There are also the "moonbag" longshot assets that can go x100 or more due to high volatility and low market cap. My experience with those ones is that you'll never be mad long term if you sell around x80 (like everything... not DCA or any of that type of nonsense). Nothing has ever spiked that hard and been able to also maintain a floor that high. What goes up must come down.
There is also a lot more infrastructure available to help us manage our finances in a more safe and productive way. Pairing an asset to USD in a liquidity pool forces us to sell half of the bag into USD just to enter the pool. We can then earn yield on top of that to sweeten the deal. This doesn't take into account the systemic risk of using wrapped tokens but it's actually been a long time since we've see in any big failures; for the most part the kinks in defi have been completely ironed out.
HBD also still has 15% yield, which I imagine will be pretty valuable when everyone's bags are huge again. HBD is a little known asset to the cryptosphere at large, which actually seems to be a huge benefit for those who actually use it. The trade is very uncrowded, making the debt ratio low, manageable, and more importantly safe and guaranteed to be pegged to the dollar down to a price point of 5-cent Hive.
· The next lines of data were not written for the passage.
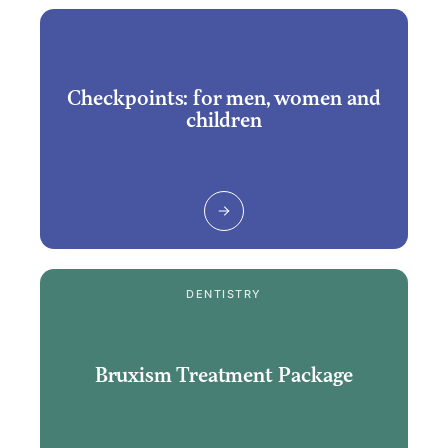
Checkpoints: for men, women and
children
DENTISTRY
Bruxism Treatment Package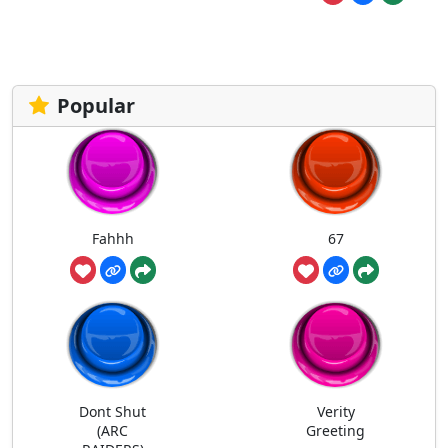
Popular
Fahhh
67
Dont Shut
Verity
(ARC
Greeting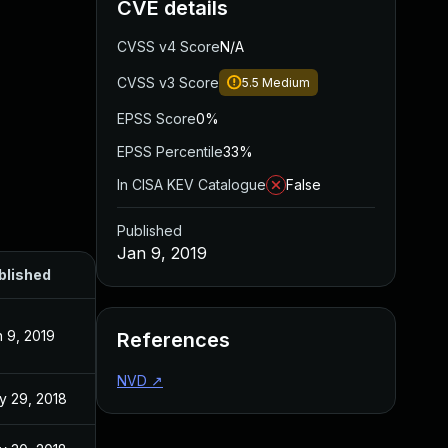
CVE details
CVSS v4 Score
N/A
CVSS v3 Score
5.5
Medium
EPSS Score
0%
EPSS Percentile
33%
In CISA KEV Catalogue
False
Published
Jan 9, 2019
blished
 9, 2019
References
NVD
↗
y 29, 2018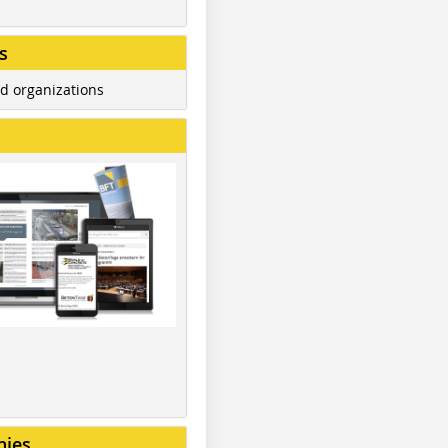
s
d organizations
nies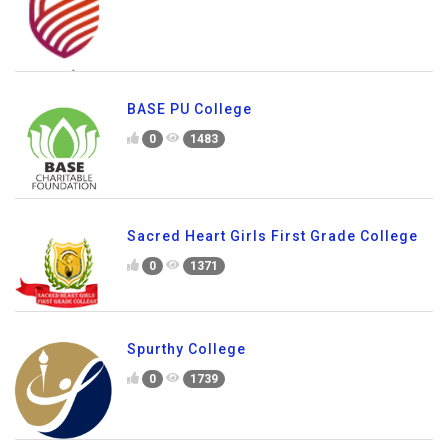
BASE PU College
0
1483
Sacred Heart Girls First Grade College
0
1371
Spurthy College
0
1739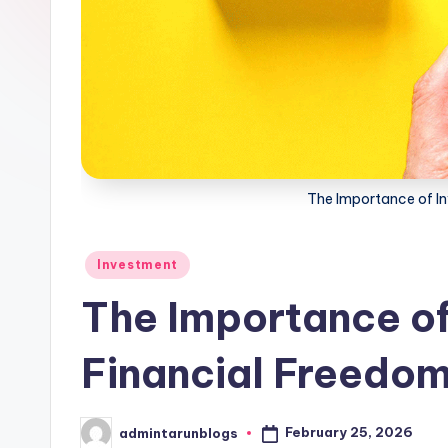
The Importance of In
Posted
Investment
in
The Importance of 
Financial Freedo
February 25, 2026
admintarunblogs
Posted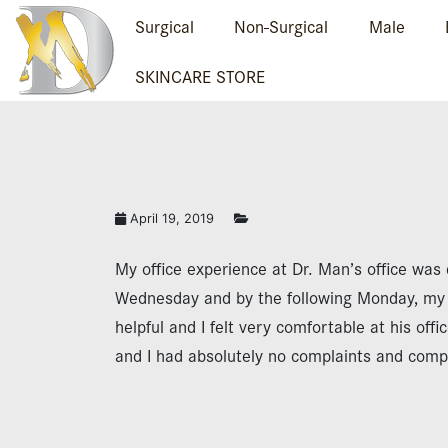
Surgical
Non-Surgical
Male
SKINCARE STORE
April 19, 2019
My office experience at Dr. Man’s office was 
Wednesday and by the following Monday, my s
helpful and I felt very comfortable at his offi
and I had absolutely no complaints and comple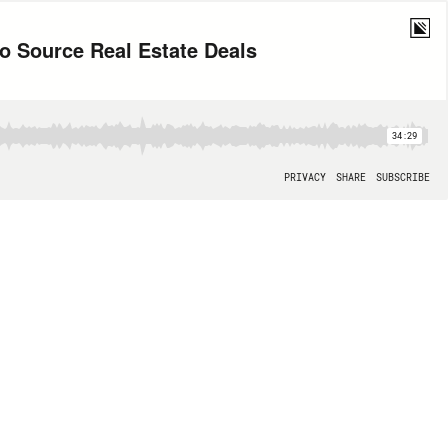
o Source Real Estate Deals
34:29
PRIVACY
SHARE
SUBSCRIBE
Very few of us actually capitalized on HBD even when the yield was 20% and the 4-year cycle was telling us it was bear market time. Denial is a helluva thing. IMO HBD is a killer asset and way safer than an LP, which suffers from both impermanent losses (buying the dip) and centrally wrapped assets.
Conclusion
Don't be greedy. Much easier said than done, but my experience is that greed is punished in crypto one way or another, be it losing 99% of your net worth or being jailed for 30 years degen gambling when customer funds like FTX. Best to avoid such happenstances. Point being: when you feel like you've finally made it... don't just sit there and ride it back to zero. Maybe this is something everyone needs to do at least once, or maybe we can pave this path we've forged through the jungle so it's not such a harsh journey for the ones that come later.